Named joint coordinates

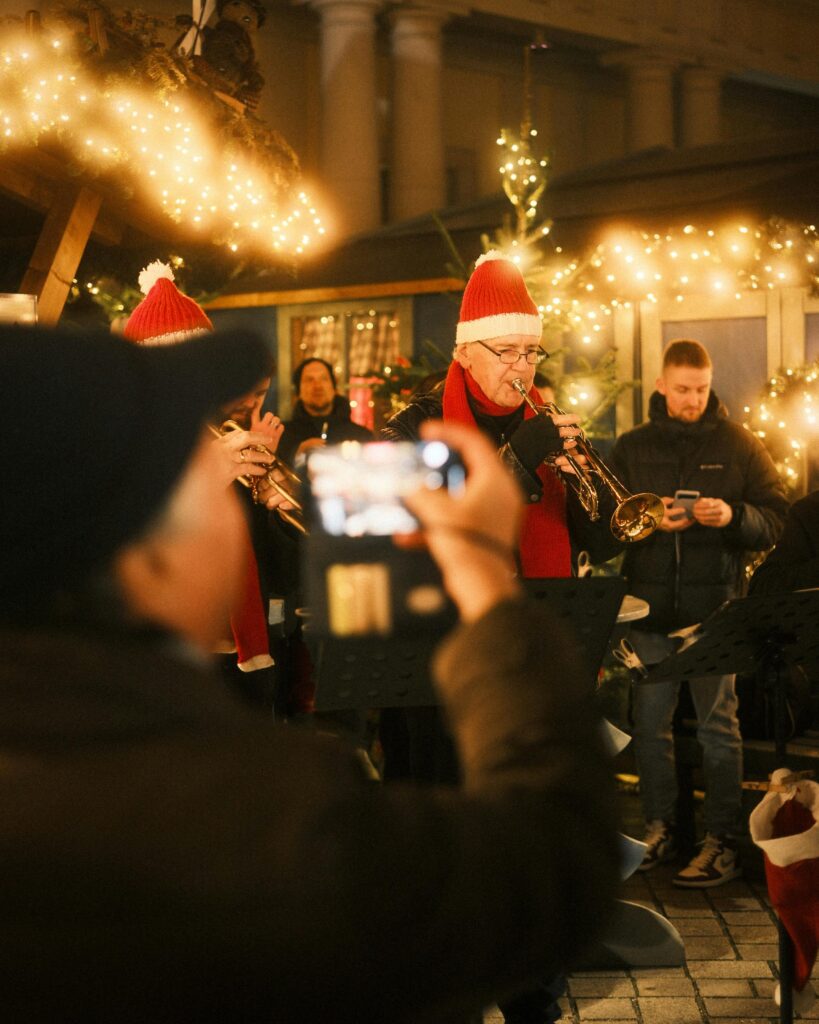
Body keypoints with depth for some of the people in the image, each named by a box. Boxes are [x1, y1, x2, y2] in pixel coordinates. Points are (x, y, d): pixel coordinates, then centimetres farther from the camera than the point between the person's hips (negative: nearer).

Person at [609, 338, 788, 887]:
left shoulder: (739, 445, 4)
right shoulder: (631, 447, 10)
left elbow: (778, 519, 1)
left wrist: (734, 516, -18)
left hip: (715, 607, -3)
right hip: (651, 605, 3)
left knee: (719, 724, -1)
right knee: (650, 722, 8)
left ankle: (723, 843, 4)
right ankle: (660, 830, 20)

* Exercise:
Transcribe every line of the data exactly. No pictures go in the copy.

* Output of the exercise:
Body keypoints with depth for some of the people in the image, each named by a box. Boxes are [x1, y1, x2, y2] in pixel coordinates. Points are (x, y, d): pixel coordinates, then centimetres farther from the camera than the point between the person's hips (negative: nearer).

Person at [609, 338, 788, 887]:
left shoulder: (739, 445, 4)
right shoulder: (631, 447, 10)
left elbow: (778, 519, 1)
left wrist: (734, 516, -18)
left hip: (715, 607, -3)
right hip: (651, 605, 3)
left knee: (719, 724, -1)
right knee: (650, 722, 8)
left ankle: (723, 843, 4)
right ankle: (660, 830, 20)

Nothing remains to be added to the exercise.